* [DESCRIPTION OF THE TASK]:
Word for word, return each entry that follows, with every image removed.

* [DATA SECTION]:
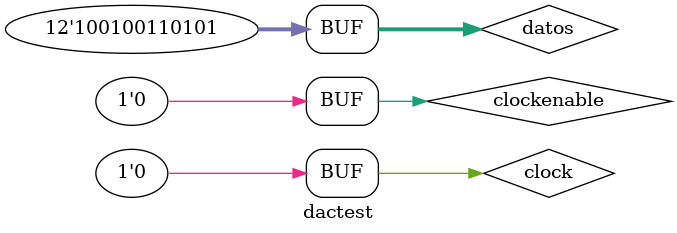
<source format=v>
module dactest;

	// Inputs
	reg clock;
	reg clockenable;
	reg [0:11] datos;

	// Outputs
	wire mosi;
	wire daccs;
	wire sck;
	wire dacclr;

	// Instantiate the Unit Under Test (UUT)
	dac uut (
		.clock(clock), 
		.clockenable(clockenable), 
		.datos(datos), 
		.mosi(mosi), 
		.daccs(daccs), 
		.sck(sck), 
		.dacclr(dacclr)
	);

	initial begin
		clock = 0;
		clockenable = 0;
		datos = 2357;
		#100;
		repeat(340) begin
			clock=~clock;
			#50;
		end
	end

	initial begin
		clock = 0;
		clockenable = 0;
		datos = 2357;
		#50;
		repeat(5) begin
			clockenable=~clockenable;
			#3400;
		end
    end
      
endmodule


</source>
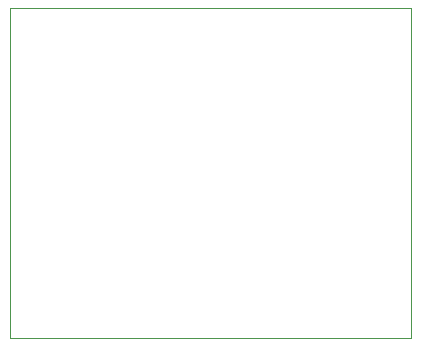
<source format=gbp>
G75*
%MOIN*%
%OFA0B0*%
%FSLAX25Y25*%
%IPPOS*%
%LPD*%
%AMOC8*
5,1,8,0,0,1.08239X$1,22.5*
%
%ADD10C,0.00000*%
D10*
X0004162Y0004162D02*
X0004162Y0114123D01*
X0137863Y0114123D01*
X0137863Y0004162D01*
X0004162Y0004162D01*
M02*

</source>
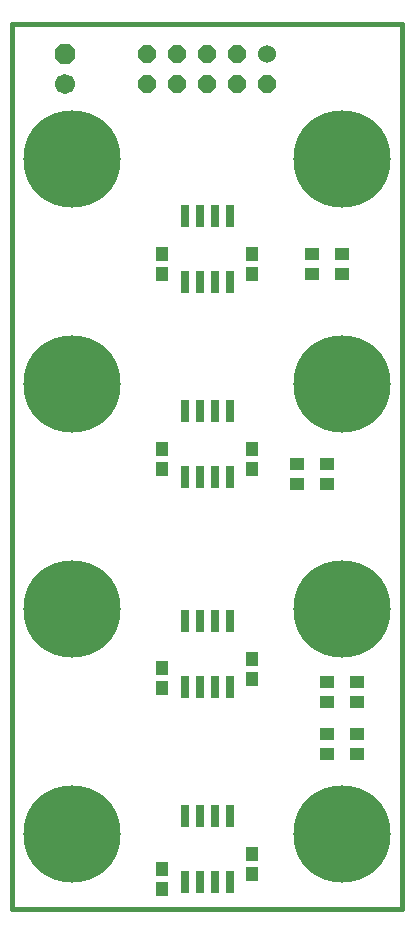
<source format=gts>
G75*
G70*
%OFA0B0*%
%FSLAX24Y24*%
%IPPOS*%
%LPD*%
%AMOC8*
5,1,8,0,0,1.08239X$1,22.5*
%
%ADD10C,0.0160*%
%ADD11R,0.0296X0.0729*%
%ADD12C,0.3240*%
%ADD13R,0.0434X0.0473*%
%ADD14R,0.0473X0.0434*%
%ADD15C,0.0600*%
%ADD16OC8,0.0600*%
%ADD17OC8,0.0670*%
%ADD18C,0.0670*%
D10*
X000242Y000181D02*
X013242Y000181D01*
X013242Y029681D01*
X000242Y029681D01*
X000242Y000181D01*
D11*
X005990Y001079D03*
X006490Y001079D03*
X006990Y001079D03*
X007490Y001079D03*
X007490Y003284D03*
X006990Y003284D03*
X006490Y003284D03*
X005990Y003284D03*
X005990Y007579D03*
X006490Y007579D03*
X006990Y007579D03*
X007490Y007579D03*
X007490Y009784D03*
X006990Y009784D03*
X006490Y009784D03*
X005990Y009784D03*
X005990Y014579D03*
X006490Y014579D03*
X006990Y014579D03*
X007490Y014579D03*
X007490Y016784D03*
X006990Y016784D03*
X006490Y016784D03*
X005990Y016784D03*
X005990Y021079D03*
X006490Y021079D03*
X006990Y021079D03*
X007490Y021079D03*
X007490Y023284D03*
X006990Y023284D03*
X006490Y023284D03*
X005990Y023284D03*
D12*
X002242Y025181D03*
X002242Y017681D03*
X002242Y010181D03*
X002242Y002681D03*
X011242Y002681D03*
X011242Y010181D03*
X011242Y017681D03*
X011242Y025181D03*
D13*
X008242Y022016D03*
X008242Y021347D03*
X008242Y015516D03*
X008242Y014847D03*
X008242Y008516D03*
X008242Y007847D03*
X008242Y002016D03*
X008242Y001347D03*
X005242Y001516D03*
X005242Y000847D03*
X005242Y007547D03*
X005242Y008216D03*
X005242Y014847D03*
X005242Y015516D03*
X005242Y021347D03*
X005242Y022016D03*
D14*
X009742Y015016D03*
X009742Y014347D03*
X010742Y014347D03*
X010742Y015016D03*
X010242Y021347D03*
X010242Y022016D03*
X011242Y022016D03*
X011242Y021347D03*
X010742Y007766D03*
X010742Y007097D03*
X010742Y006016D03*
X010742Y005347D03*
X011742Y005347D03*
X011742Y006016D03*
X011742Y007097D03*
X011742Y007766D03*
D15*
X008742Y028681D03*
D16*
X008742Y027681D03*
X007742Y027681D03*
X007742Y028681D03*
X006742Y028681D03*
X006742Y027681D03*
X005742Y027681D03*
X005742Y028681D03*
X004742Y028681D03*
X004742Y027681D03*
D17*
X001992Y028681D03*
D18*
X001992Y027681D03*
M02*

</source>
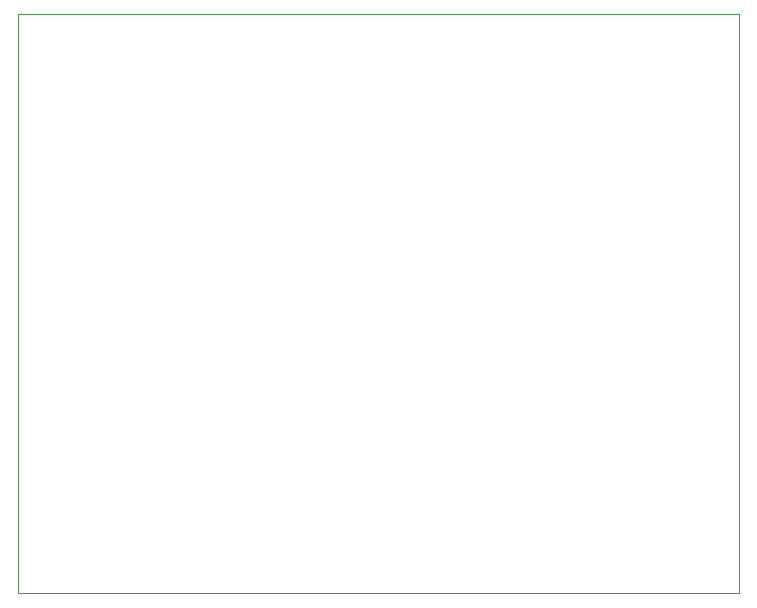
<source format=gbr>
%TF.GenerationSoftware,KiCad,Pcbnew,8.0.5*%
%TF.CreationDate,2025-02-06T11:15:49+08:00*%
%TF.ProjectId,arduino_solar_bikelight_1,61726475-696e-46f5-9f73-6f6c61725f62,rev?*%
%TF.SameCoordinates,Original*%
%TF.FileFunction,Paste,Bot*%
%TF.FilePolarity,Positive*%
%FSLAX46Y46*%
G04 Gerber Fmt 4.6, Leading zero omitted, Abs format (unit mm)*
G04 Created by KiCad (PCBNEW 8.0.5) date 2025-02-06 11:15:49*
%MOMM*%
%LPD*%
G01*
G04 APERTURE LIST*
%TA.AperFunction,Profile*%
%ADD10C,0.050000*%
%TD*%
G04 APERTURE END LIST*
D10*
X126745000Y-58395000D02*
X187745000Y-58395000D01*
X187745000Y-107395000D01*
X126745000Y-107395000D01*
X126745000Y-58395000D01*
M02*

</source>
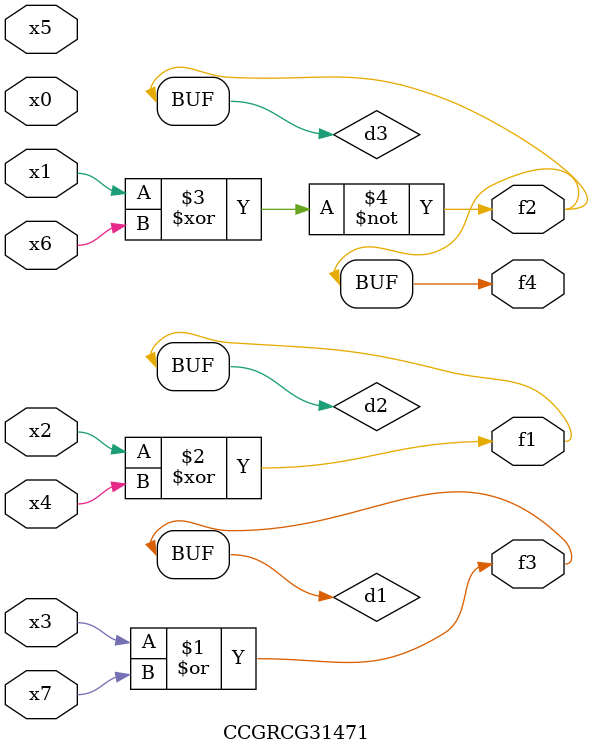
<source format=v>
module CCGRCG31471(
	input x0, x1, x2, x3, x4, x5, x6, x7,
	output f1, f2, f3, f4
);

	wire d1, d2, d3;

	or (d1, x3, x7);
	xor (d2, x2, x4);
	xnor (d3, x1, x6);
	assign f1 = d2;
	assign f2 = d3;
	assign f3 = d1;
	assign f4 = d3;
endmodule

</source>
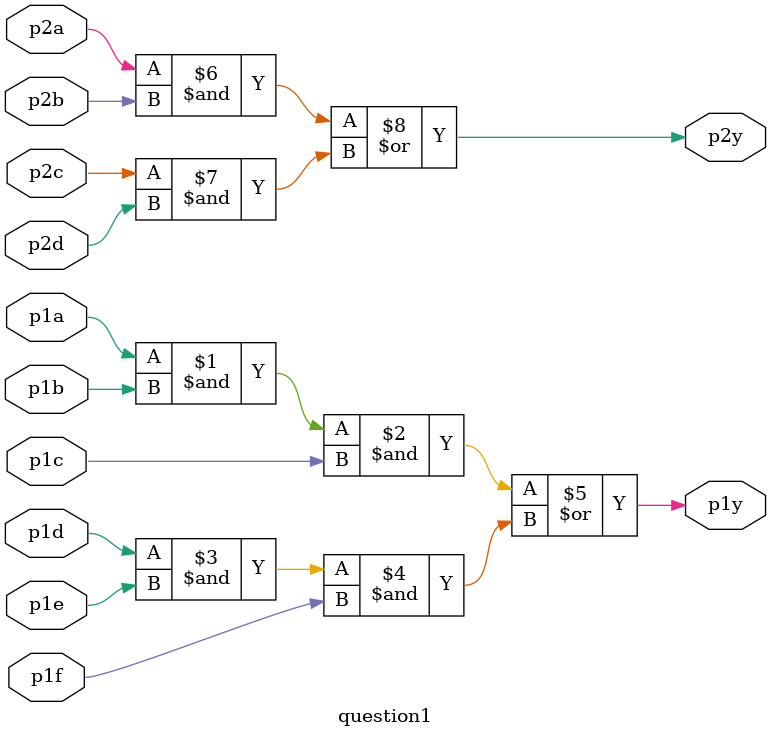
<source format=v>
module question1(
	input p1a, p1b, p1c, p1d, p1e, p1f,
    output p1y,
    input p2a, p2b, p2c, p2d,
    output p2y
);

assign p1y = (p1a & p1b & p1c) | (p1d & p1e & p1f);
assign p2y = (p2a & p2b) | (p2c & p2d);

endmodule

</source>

* [COMPLETED TASK]:
<source format=v>
module dactest;

	// Inputs
	reg clock;
	reg clockenable;
	reg [0:11] datos;

	// Outputs
	wire mosi;
	wire daccs;
	wire sck;
	wire dacclr;

	// Instantiate the Unit Under Test (UUT)
	dac uut (
		.clock(clock), 
		.clockenable(clockenable), 
		.datos(datos), 
		.mosi(mosi), 
		.daccs(daccs), 
		.sck(sck), 
		.dacclr(dacclr)
	);

	initial begin
		clock = 0;
		clockenable = 0;
		datos = 2357;
		#100;
		repeat(340) begin
			clock=~clock;
			#50;
		end
	end

	initial begin
		clock = 0;
		clockenable = 0;
		datos = 2357;
		#50;
		repeat(5) begin
			clockenable=~clockenable;
			#3400;
		end
    end
      
endmodule


</source>
<source format=gbp>
G75*
%MOIN*%
%OFA0B0*%
%FSLAX25Y25*%
%IPPOS*%
%LPD*%
%AMOC8*
5,1,8,0,0,1.08239X$1,22.5*
%
%ADD10C,0.00000*%
D10*
X0004162Y0004162D02*
X0004162Y0114123D01*
X0137863Y0114123D01*
X0137863Y0004162D01*
X0004162Y0004162D01*
M02*

</source>
<source format=gts>
G75*
G70*
%OFA0B0*%
%FSLAX24Y24*%
%IPPOS*%
%LPD*%
%AMOC8*
5,1,8,0,0,1.08239X$1,22.5*
%
%ADD10C,0.0160*%
%ADD11R,0.0296X0.0729*%
%ADD12C,0.3240*%
%ADD13R,0.0434X0.0473*%
%ADD14R,0.0473X0.0434*%
%ADD15C,0.0600*%
%ADD16OC8,0.0600*%
%ADD17OC8,0.0670*%
%ADD18C,0.0670*%
D10*
X000242Y000181D02*
X013242Y000181D01*
X013242Y029681D01*
X000242Y029681D01*
X000242Y000181D01*
D11*
X005990Y001079D03*
X006490Y001079D03*
X006990Y001079D03*
X007490Y001079D03*
X007490Y003284D03*
X006990Y003284D03*
X006490Y003284D03*
X005990Y003284D03*
X005990Y007579D03*
X006490Y007579D03*
X006990Y007579D03*
X007490Y007579D03*
X007490Y009784D03*
X006990Y009784D03*
X006490Y009784D03*
X005990Y009784D03*
X005990Y014579D03*
X006490Y014579D03*
X006990Y014579D03*
X007490Y014579D03*
X007490Y016784D03*
X006990Y016784D03*
X006490Y016784D03*
X005990Y016784D03*
X005990Y021079D03*
X006490Y021079D03*
X006990Y021079D03*
X007490Y021079D03*
X007490Y023284D03*
X006990Y023284D03*
X006490Y023284D03*
X005990Y023284D03*
D12*
X002242Y025181D03*
X002242Y017681D03*
X002242Y010181D03*
X002242Y002681D03*
X011242Y002681D03*
X011242Y010181D03*
X011242Y017681D03*
X011242Y025181D03*
D13*
X008242Y022016D03*
X008242Y021347D03*
X008242Y015516D03*
X008242Y014847D03*
X008242Y008516D03*
X008242Y007847D03*
X008242Y002016D03*
X008242Y001347D03*
X005242Y001516D03*
X005242Y000847D03*
X005242Y007547D03*
X005242Y008216D03*
X005242Y014847D03*
X005242Y015516D03*
X005242Y021347D03*
X005242Y022016D03*
D14*
X009742Y015016D03*
X009742Y014347D03*
X010742Y014347D03*
X010742Y015016D03*
X010242Y021347D03*
X010242Y022016D03*
X011242Y022016D03*
X011242Y021347D03*
X010742Y007766D03*
X010742Y007097D03*
X010742Y006016D03*
X010742Y005347D03*
X011742Y005347D03*
X011742Y006016D03*
X011742Y007097D03*
X011742Y007766D03*
D15*
X008742Y028681D03*
D16*
X008742Y027681D03*
X007742Y027681D03*
X007742Y028681D03*
X006742Y028681D03*
X006742Y027681D03*
X005742Y027681D03*
X005742Y028681D03*
X004742Y028681D03*
X004742Y027681D03*
D17*
X001992Y028681D03*
D18*
X001992Y027681D03*
M02*

</source>
<source format=gbr>
%TF.GenerationSoftware,KiCad,Pcbnew,8.0.5*%
%TF.CreationDate,2025-02-06T11:15:49+08:00*%
%TF.ProjectId,arduino_solar_bikelight_1,61726475-696e-46f5-9f73-6f6c61725f62,rev?*%
%TF.SameCoordinates,Original*%
%TF.FileFunction,Paste,Bot*%
%TF.FilePolarity,Positive*%
%FSLAX46Y46*%
G04 Gerber Fmt 4.6, Leading zero omitted, Abs format (unit mm)*
G04 Created by KiCad (PCBNEW 8.0.5) date 2025-02-06 11:15:49*
%MOMM*%
%LPD*%
G01*
G04 APERTURE LIST*
%TA.AperFunction,Profile*%
%ADD10C,0.050000*%
%TD*%
G04 APERTURE END LIST*
D10*
X126745000Y-58395000D02*
X187745000Y-58395000D01*
X187745000Y-107395000D01*
X126745000Y-107395000D01*
X126745000Y-58395000D01*
M02*

</source>
<source format=v>
module CCGRCG31471(
	input x0, x1, x2, x3, x4, x5, x6, x7,
	output f1, f2, f3, f4
);

	wire d1, d2, d3;

	or (d1, x3, x7);
	xor (d2, x2, x4);
	xnor (d3, x1, x6);
	assign f1 = d2;
	assign f2 = d3;
	assign f3 = d1;
	assign f4 = d3;
endmodule

</source>
<source format=v>
module question1(
	input p1a, p1b, p1c, p1d, p1e, p1f,
    output p1y,
    input p2a, p2b, p2c, p2d,
    output p2y
);

assign p1y = (p1a & p1b & p1c) | (p1d & p1e & p1f);
assign p2y = (p2a & p2b) | (p2c & p2d);

endmodule

</source>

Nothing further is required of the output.